It shouldn’t, on reflection, be this difficult to understand the ways in which the experience of students with particular characteristics differ from the average throughout the student lifecycle.
The screams of agony from sector data wonks had alerted me to the chaos around the Office for Students Access and Participation dataset – the reality of digging into more than a gigabyte of data made the problem more apparent.
The issue was not with the content of the data itself, it was with the way it was organised. Presentationally, the aim had been to let a user view either sector-wide statistics, or data specifically relating to a particular institution. These are reasonable choices, but this decision made it harder to compare one institution with another.
There’s been enough ink spilled around the curse of the league table to make me see this as refreshing and positive in certain moods. But I need to be clear that there are sound reasons for wanting to make comparisons. Many institutional planners have their own “benchmarking groups” – choosing institutions with a certain set of similarities with their own – that are used for understanding where strengths and weaknesses lie, and to identify possible interventions that have worked for others in similar situations and may work for you.
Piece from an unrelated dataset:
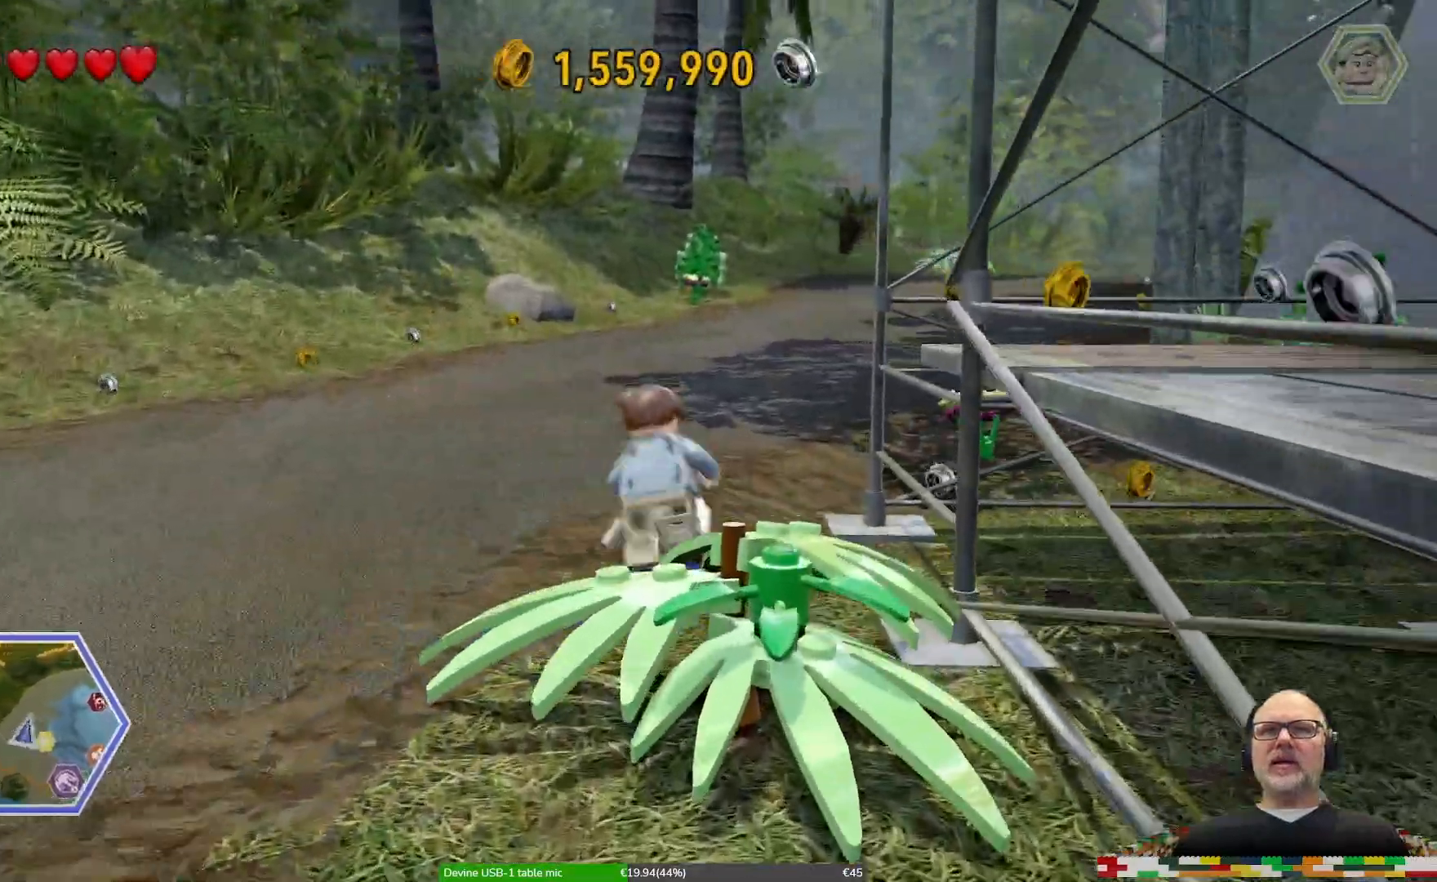
{"buttons": [], "left_stick": "up-right", "right_stick": "center", "events": [[67, "DPAD_UP", "up"], [133, "L1", "up"], [133, "R1", "up"], [200, "left_stick", "up-right"], [400, "DPAD_LEFT", "down"], [400, "R1", "down"], [467, "DPAD_LEFT", "up"], [467, "R1", "up"]]}
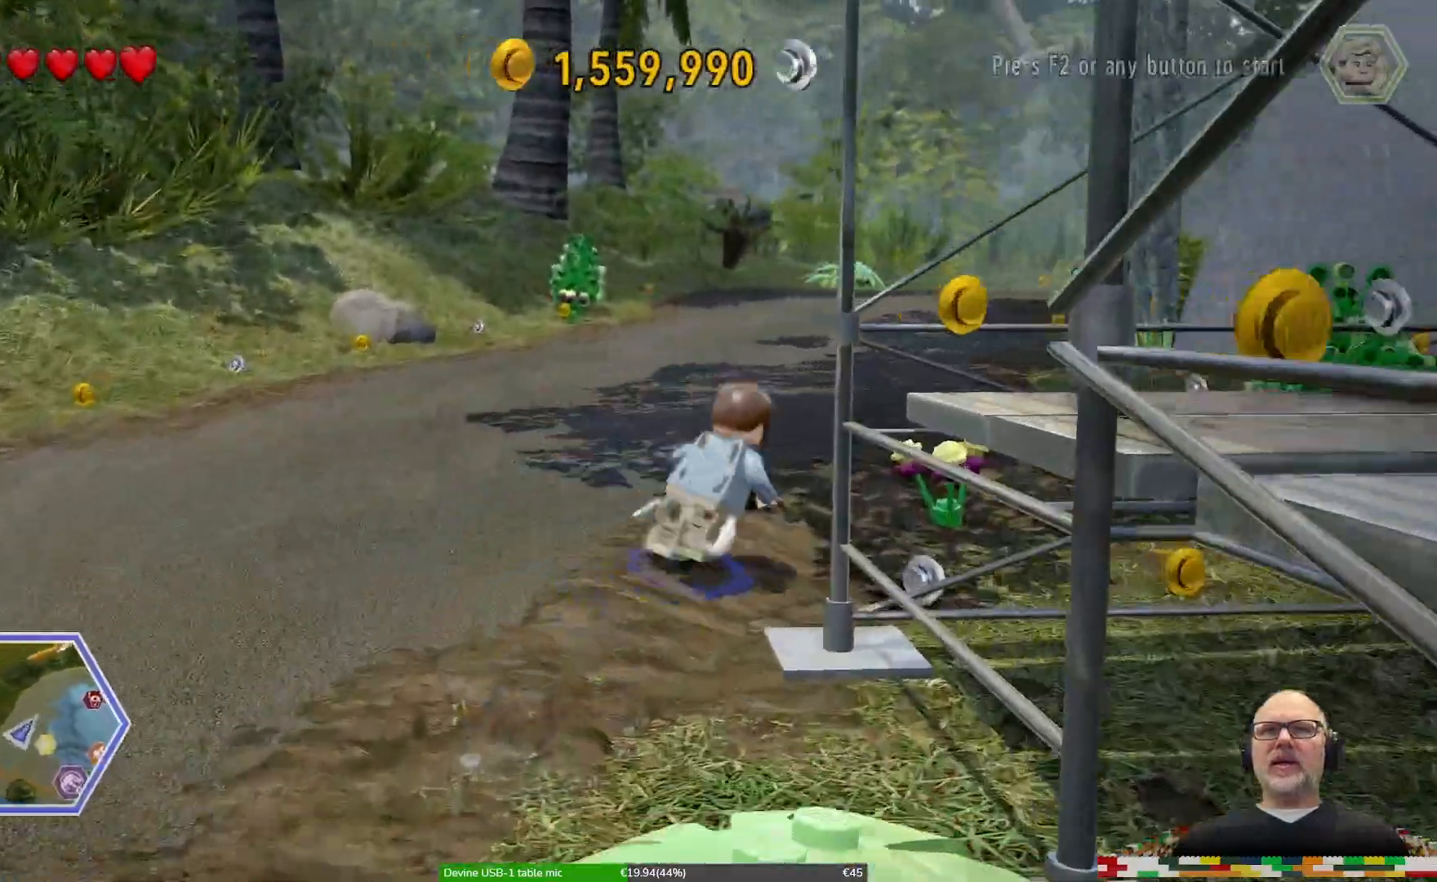
{"buttons": [], "left_stick": "up", "right_stick": "center"}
Often you need a table or other visualisation to help you find these comparators. So that’s what I set out to build. It took me a while. I strongly advise you to use the full screen link here – for tableau users I’ve enabled the ability for you to download the workbook. Do drop me an email with any questions, or if you’ve fixed it to make it work better!
Getting your head around the data
The first thing to bear in mind is the sheer variety of what is available. There is data enough to answer all kinds of questions around institutional differences – the decision to release the data as a single lump makes it harder to understand and harder to work with.
To start with the basics – there are four “life cycle stages”:
- Access – students entering the institution
- Continuation – students passing from the first year to the second year of study at an institution
- Attainment – students graduating with a first class or 2:1 degree
- Progression – students in employment or further study 6 months after graduation
For each of these you can look at full time (and apprenticeship) students or part-time students, and a choice of possible course types (all undergraduate, first degree, other undergraduate, undergraduate with postgraduate).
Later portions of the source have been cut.